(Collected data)

######

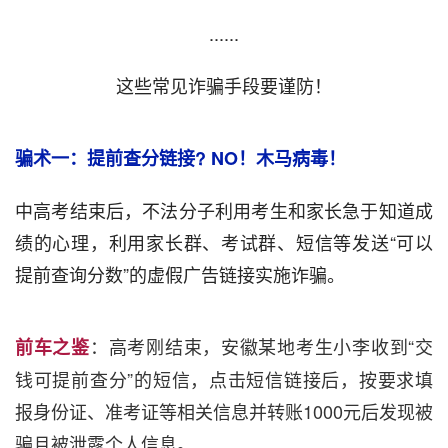
......
这些常见诈骗手段要谨防！
骗术一：提前查分链接? NO！木马病毒！
中高考结束后，不法分子利用考生和家长急于知道成
绩的心理，利用家长群、考试群、短信等发送“可以
提前查询分数”的虚假广告链接实施诈骗。
：高考刚结束，安徽某地考生小李收到“交
前车之鉴
钱可提前查分”的短信，点击短信链接后，按要求填
报身份证、准考证等相关信息并转账1000元后发现被
骗且被泄露个人信息。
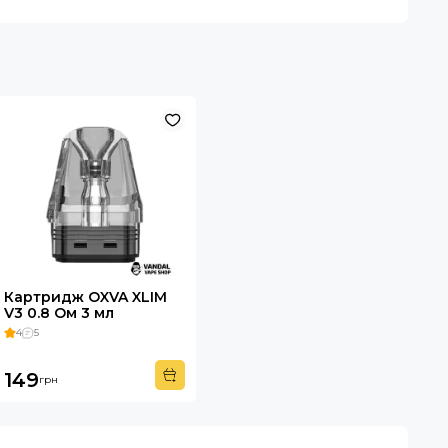
Картридж OXVA XLIM
V3 0.8 Ом 3 мл
4
5
149
грн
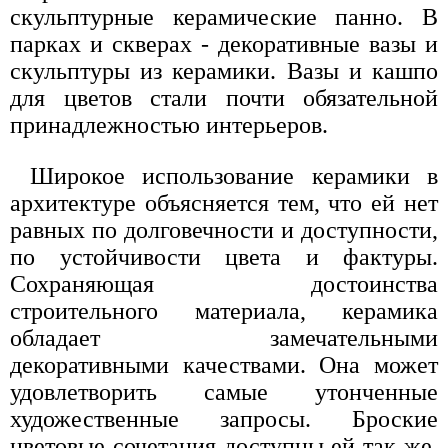
скульптурные керамические панно. В
парках и скверах - декоративные вазы и
скульптуры из керамики. Вазы и кашпо
для цветов стали почти обязательной
принадлежностью интерьеров.
Широкое использование керамики в
архитектуре объясняется тем, что ей нет
равных по долговечности и доступности,
по устойчивости цвета и фактуры.
Сохраняющая достоинства
строительного материала, керамика
обладает замечательными
декоративными качествами. Она может
удовлетворить самые утонченные
художественные запросы. Броские
цветовые сочетания доступны ей так же,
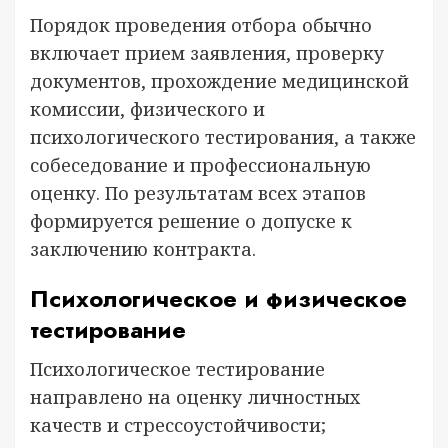
Порядок проведения отбора обычно
включает прием заявления, проверку
документов, прохождение медицинской
комиссии, физического и
психологического тестирования, а также
собеседование и профессиональную
оценку. По результатам всех этапов
формируется решение о допуске к
заключению контракта.
Психологическое и физическое
тестирование
Психологическое тестирование
направлено на оценку личностных
качеств и стрессоустойчивости;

######

TRY IT = The images are to be left out; every line above should be set down exactly.

SOLUTION =
......
这些常见诈骗手段要谨防！
骗术一：提前查分链接? NO！木马病毒！
中高考结束后，不法分子利用考生和家长急于知道成
绩的心理，利用家长群、考试群、短信等发送“可以
提前查询分数”的虚假广告链接实施诈骗。
：高考刚结束，安徽某地考生小李收到“交
前车之鉴
钱可提前查分”的短信，点击短信链接后，按要求填
报身份证、准考证等相关信息并转账1000元后发现被
骗且被泄露个人信息。
Картридж OXVA XLIM
V3 0.8 Ом 3 мл
4
5
149
грн
скульптурные керамические панно. В
парках и скверах - декоративные вазы и
скульптуры из керамики. Вазы и кашпо
для цветов стали почти обязательной
принадлежностью интерьеров.
Широкое использование керамики в
архитектуре объясняется тем, что ей нет
равных по долговечности и доступности,
по устойчивости цвета и фактуры.
Сохраняющая достоинства
строительного материала, керамика
обладает замечательными
декоративными качествами. Она может
удовлетворить самые утонченные
художественные запросы. Броские
цветовые сочетания доступны ей так же,
Порядок проведения отбора обычно
включает прием заявления, проверку
документов, прохождение медицинской
комиссии, физического и
психологического тестирования, а также
собеседование и профессиональную
оценку. По результатам всех этапов
формируется решение о допуске к
заключению контракта.
Психологическое и физическое
тестирование
Психологическое тестирование
направлено на оценку личностных
качеств и стрессоустойчивости;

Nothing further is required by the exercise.